What is the best practice as far as saving enumerations and other lookup data in or out of the actual database? For instance in a web store is it okay to save all of the products if you are still going to write code to put the data into and out of the tables that use this product information. What if you had user information like roles (manager, employee, etc). Would it make sense to have a lookup table for the roles or can your CRUD logic keep all of that and when a new user is added/updated the CRUD code can do that validation?
This may or may not be a community wiki that is fine if it needs to be tagged as such. I really just want more information and to know what others are doing.
EDIT: Great answers. And the consensus seems to be yes, put the constraints in the database. So my next question is what is the technical mechanism to make that happen. If I have a "roles lookup" table, and I go to add a new user. How do I say, the roles column for a new user must be one of any of the values in that lookup. I know how to do this in code but what is the SQL mechanism to do this?
The database is for data, and validation rules that enforce the integrity of that data.

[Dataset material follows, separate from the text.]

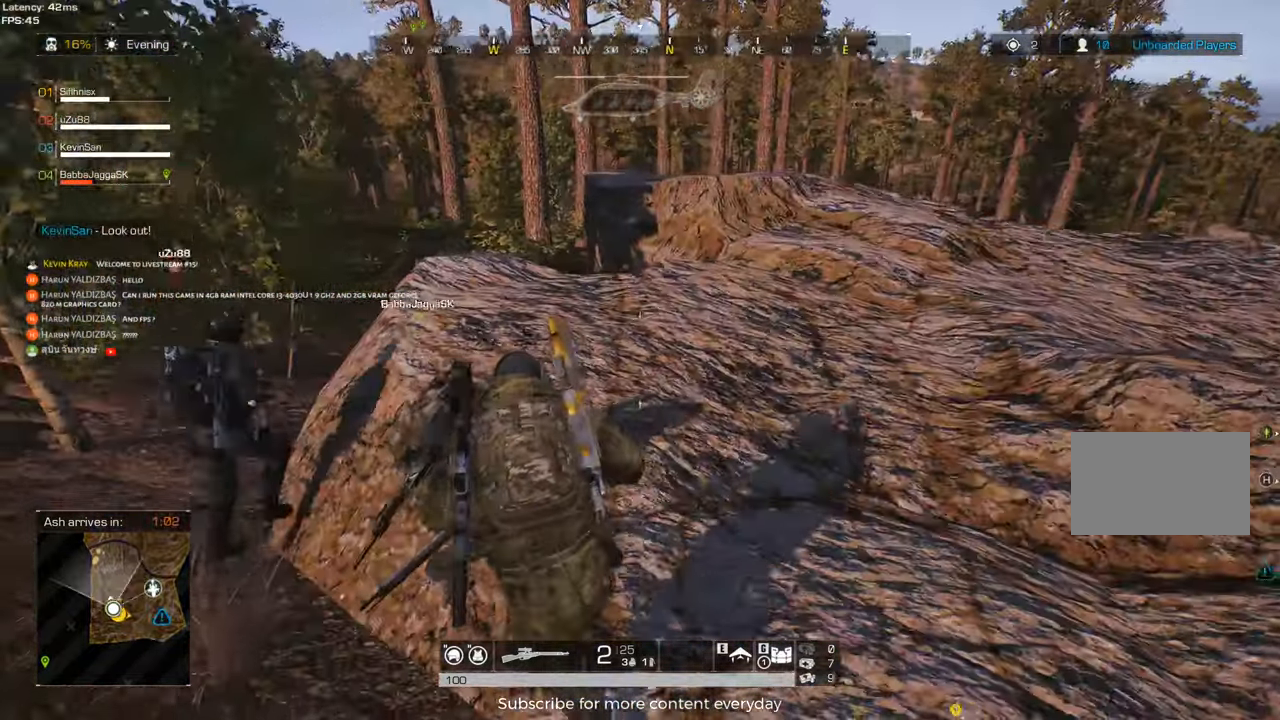
{"keys": ["c", "d", "shift", "w"], "mouse": [], "events": [[33, "a", "up"], [83, "d", "down"], [217, "shift", "down"], [217, "w", "down"], [450, "c", "down"]]}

To answer your specific question, yes, I would store users/roles in the database. There is no case in which I would want to have to update code in order to add users to the system.
The database is the place to enforce any logic that must be enforced to ensure data integrity. Doing that only in the application is a recipe for disaster, databases are not changed only by the application.
In part you need the lookup tables to ensure data integrity, so that values which are not part of the lookups cannot be added.
To answer your second question, look-up foreign key constraints.